Harold Pinter’s Old Times

The Arbuturian, 6 February 2013
By Rachel Fellows
Thanks, GE2

Ideally, you should see Ian Rickson’s production of Harold Pinter’s 'Old Times' twice, due to the two female leads in this cryptic story being played alternately by actresses Kristin Scott Thomas and Lia Williams, with Rufus Sewell sandwiched in the middle. This astonishing production toils with Pinter’s themes of identity and memory to confuse the audience, and the result is nothing short of electric.

This is the first Harold Pinter play to be shown since the former Comedy Theatre was renamed after him. Highly enigmatic, it is the play in which Pinter himself starred when it transferred to Broadway in 1985. First performed in 1971, 'Old Times' was dedicated to and directed by the great Sir Peter Hall with interpretations continuing to differ over who the characters, Deeley, Kate and Anna exactly are – if they can all have existed at the same time and whose memories are to be trusted. It is a lesson in the power of the mind and the unreliability of memory, as the three characters battle to make sense of events that have no doubt been mentally corrupted over the years.

Deeley and his wife, Kate, are preparing to welcome Anna to their quiet seaside home. Once Kate’s only friend, they haven’t seen each other for some 20 years. Deeley, played by Rufus Sewell, has previously heard nothing of this old chum of his wife’s and is intrigued. A gleefully prying schoolboy who wants to know everything, Sewell shows us a cheeky, quirky, confident persona with that famous glint in his eye.

Kristin Scott Thomas as Kate is withdrawn and reticent in talking about her former friendship – either she can’t or she won’t remember much about it – brooding with a power that only she can muster: pregnant silences and distant gazes are occasionally interjected with sharp, sometimes cutting remarks. It takes a special gift to be able to move an entire theatre with the merest crook of your neck. She occasionally seems amused by the conversation that wafts on around her, and sometimes irritation creeps into her eyes, but her Kate is unnervingly controlled until her final, terrifying outburst towards the end.

Lia Williams is somewhat brassy as Anna, gasping for breath as she waxes lyrical about the good old days in London when the two women were girls, everything sounding just that bit too good to be true. Deeley and Anna bond over their shared mischievous streak, flirting over the things she and Kate may have got up to in their youth, but such dangerous playfulness always ends in tears, and Anna’s visit quickly unravels as even the nonchalant Deeley gets riled by the snatched glances and whispers between the two women that suggest there might have been more to their relationship than pure friendship.

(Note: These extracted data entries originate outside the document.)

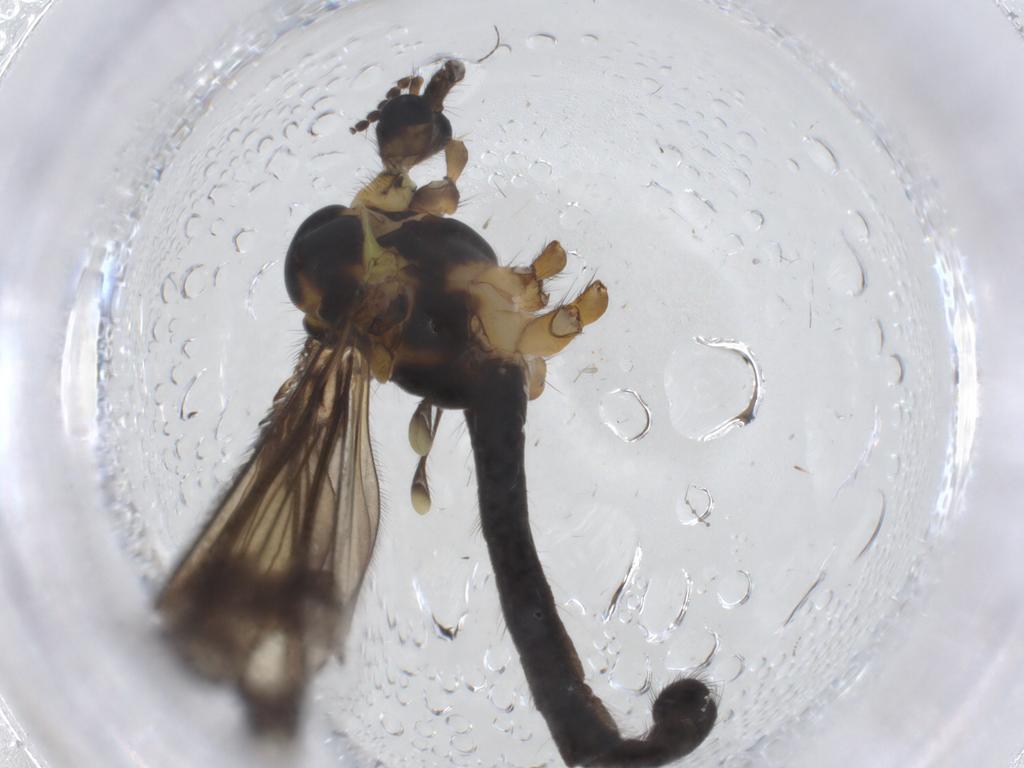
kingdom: Animalia
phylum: Arthropoda
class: Insecta
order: Diptera
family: Limoniidae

Deeley and Anna increasingly compete for Kate’s attention until the competition becomes fearsome when Deeley finally bellows that his wife’s passion is his “province.” The tension thus evoked between all sides of this love triangle is both palpable and nerve-wracking. Sewell’s performance is incredibly moving, progressing from jester to wreck as the foundations of his marriage are shaken. During what start out as light-hearted discussions of the past, Deeley is forced to dredge up emotions, to accept that the treasured memories of his wife may not have been as special as he thought.

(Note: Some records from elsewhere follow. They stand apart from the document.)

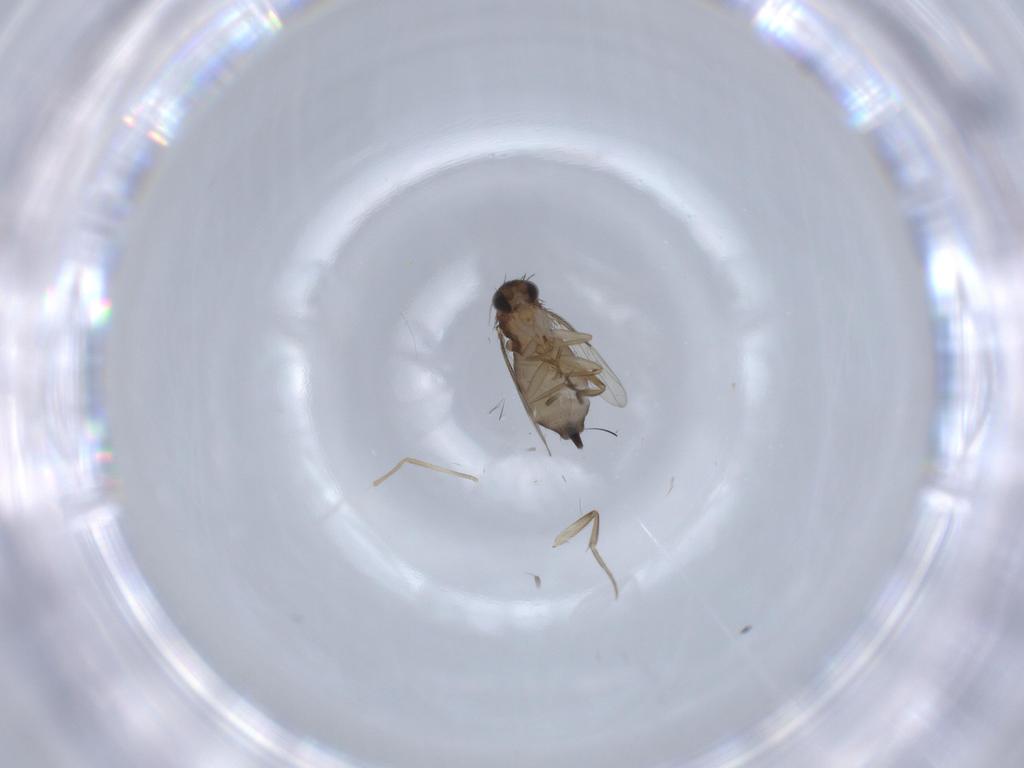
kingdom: Animalia
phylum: Arthropoda
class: Insecta
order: Diptera
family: Phoridae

“I remember you dead,” Kate yells at Anna, who has been forced onto the floor and writhes in fear. Kate has a memory of Anna in their old flat, lying lifeless with dirt covering her face. Clearly that cannot be so if Anna is in front of her now, but the memories from all three characters start to seem dangerously conflated. You won’t necessarily reach the end of the play with an inkling of what’s really going on, but the joke does seem to be on Deeley or, as Pinter described him, “the man defeated by women.”

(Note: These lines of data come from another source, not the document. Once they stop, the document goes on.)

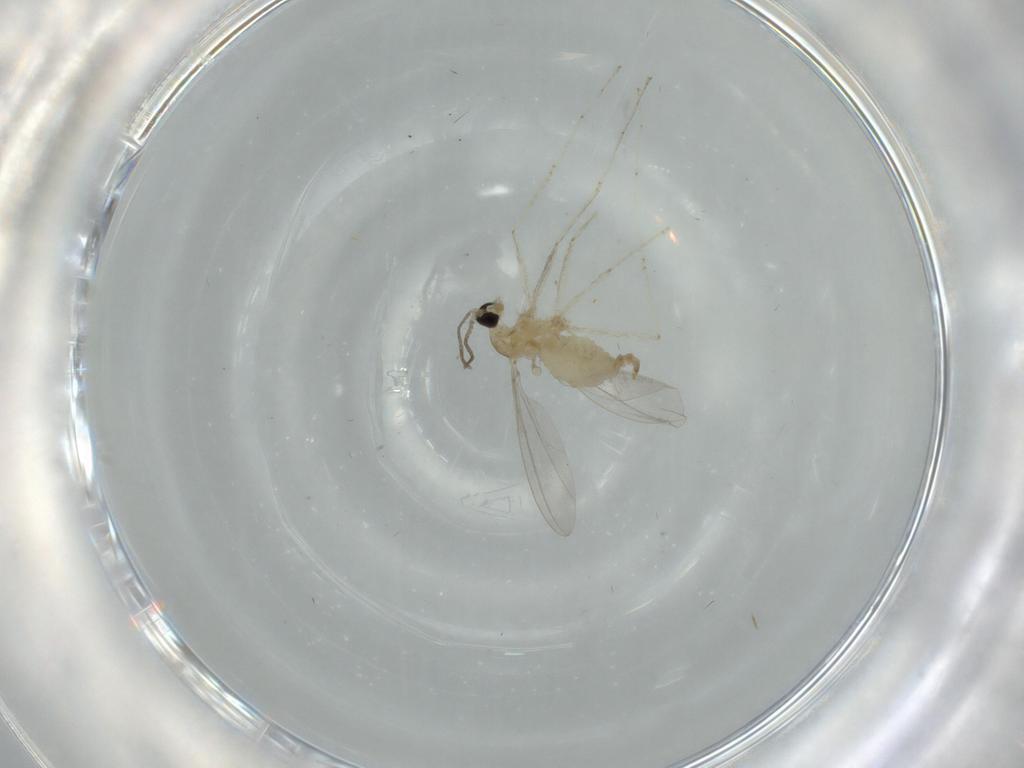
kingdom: Animalia
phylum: Arthropoda
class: Insecta
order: Diptera
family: Cecidomyiidae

There is an interpretation of 'Old Times' that posits Kate and Anna as the same person – two sides of the same tortured personality – which would make sense of the confused and unlikely memories that don’t tally. Although there is no explicit endorsement of this theory at the Harold Pinter Theatre, swapping the female roles between the two leads does rather lend itself to this explanation. I can’t decide if Scott Thomas would be more suited to playing Anna, but it would be interesting to observe the different nuances of conversation and facets of character which could be brought out with the luxury of two artistic visions rather than one. Seeing it twice might be the way to clear much of the muddle but that’s not to say one viewing isn’t 100% worth it. This is an affecting play performed astoundingly well – an acting masterclass – which the bold directing only makes more enticing.